A newly-established cheap website think tank, the Macdonald-Laurier Institute, has proposed that the government set aside funds so that every Aboriginal child can go to university. This sounds like a good idea to me. However, the Institute needs to find a far better name. Since 1945, Canada has repudiated pretty much everything Sir John A. Macdonald stood for: the British Empire, unthinking anti-Americanism, hanging Riel, the Chinese Head Tax, Native residential schools, protectionist tariffs, extreme centralization, and spending on grandiose nation-building public works. (Would the Institute support a trans-continental high-speed train? How about giving the federal government the right to veto all provincial statutes?) Adding Laurier to the name of the institute is also unfortunate, although less so. If Laurier stood for anything at all, it was political expediency. Even by that standard, he was less effective than his protégé Mackenzie King. Laurier’s many compromises (between French and English, Catholics and Protestants, protectionists and free traders, racists and anti-racists, imperialists and Canadian nationalists) were ultimately less successful than the similar compromises made by King, who held power for longer. If the Institute wants to be a credible force in the fields of Native, immigration, and economic policy (some of the topics listed on its website), it will need to skim search the Canadian historical record again for a more appropriate name. Macdonald and Laurier were extremely partisan figures, the former calling the latter a traitor during the 1891 election campaign. Are they really suitable role models for today’s politicians?

This Institute may end up doing some useful work (although the fact it has a mediocre website, no physical address, and no university affiliation doesn’t augur well). However, it really needs to dump the existing name. The people who set up this Institute probably know very little about Macdonald and Laurier. If they did, they wouldn’t have chosen this name. The name choice suggests either historical ignorance or a really reactionary mentality. (I believe the former is more probable, because we are in Canada).  The Institute’s website shows the modern Canadian flag as well as the  Canadian Red Ensign is use in the late 1950s and early 1960s. The creators of the website should be aware that the Canadian Red Ensign has appropriated by white supremacist/ neo-Nazi organizations in Canada. Check out the website of the “white nationalist” immigration reform organization Canada First, although don’t do so at work!

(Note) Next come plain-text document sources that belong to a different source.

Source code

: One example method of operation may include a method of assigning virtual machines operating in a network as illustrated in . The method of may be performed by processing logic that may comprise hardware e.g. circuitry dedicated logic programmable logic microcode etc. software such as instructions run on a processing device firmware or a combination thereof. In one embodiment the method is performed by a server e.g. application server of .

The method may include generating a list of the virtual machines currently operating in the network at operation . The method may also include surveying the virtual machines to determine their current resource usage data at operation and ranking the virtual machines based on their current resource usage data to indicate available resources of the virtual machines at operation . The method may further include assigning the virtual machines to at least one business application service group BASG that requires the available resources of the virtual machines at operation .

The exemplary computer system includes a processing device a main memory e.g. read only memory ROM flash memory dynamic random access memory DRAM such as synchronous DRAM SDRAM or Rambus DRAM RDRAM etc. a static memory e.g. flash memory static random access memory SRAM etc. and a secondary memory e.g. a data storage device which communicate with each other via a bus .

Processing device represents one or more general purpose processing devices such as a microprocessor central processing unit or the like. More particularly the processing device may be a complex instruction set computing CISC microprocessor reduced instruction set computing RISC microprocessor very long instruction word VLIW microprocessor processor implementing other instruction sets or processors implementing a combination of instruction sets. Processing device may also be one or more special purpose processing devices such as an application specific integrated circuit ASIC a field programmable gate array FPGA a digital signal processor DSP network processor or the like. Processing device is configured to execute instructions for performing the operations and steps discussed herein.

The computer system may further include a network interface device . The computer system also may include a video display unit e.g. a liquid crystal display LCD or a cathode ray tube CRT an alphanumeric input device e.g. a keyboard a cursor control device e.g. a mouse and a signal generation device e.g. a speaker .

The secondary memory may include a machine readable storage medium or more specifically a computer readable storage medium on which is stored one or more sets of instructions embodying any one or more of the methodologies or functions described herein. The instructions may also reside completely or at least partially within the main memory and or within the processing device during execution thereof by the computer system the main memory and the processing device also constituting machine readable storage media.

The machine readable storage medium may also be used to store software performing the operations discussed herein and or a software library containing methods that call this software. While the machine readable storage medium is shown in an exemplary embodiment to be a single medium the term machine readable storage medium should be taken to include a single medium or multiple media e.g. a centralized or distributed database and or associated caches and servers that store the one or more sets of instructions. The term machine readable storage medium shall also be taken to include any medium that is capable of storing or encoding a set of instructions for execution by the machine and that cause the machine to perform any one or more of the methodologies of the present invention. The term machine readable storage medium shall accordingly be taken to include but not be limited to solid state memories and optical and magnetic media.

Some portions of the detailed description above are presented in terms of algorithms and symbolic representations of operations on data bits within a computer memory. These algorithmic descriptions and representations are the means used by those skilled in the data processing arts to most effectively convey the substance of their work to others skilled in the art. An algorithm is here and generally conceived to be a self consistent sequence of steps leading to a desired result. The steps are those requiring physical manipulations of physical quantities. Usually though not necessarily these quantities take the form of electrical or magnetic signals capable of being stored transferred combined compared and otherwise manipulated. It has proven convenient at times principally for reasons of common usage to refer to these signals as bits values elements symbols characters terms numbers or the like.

The Red Ensign, once the emblem of the Federal Govt, is now the symbol of those who want a return to the good old days in Canada.

Anyway, to someone with enough knowledge of Canadian history, the Red Ensign seems like a singularly inappropriate symbol for an Institute that has visible-minority and francophone directors.   Most of the people on the institute’s board have university degrees, so the fact they would want to identify themselves so closely with Macdonald and the Red Ensign is itself a sad statement the average Canadian’s level of historical knowledge. In the United States, you would never find an organization called the “Jefferson Davis Center for Racial Equality”. That’s because Americans who have made it out of high school know enough about their own history to realize such a name would be ridiculous. Sadly, Canadians get most of the historical information from watching US TV, so they know much less about their own country’s past leaders and symbols.

File this name in the department of the absurd. This is almost as amusing to me as Justin Trudeau’s oration at his father’s 2000 funeral, which began with the words  “Friends, Romans, and Countrymen”. (These were the opening words of the speech Shakespeare’s Mark Antony delivered at the funeral of Julius Caesar, who had been assassinated because he was in the process of establishing a dictatorship in Rome. Justin’s Father, a retired Canadian Prime Minister, had died of natural causes).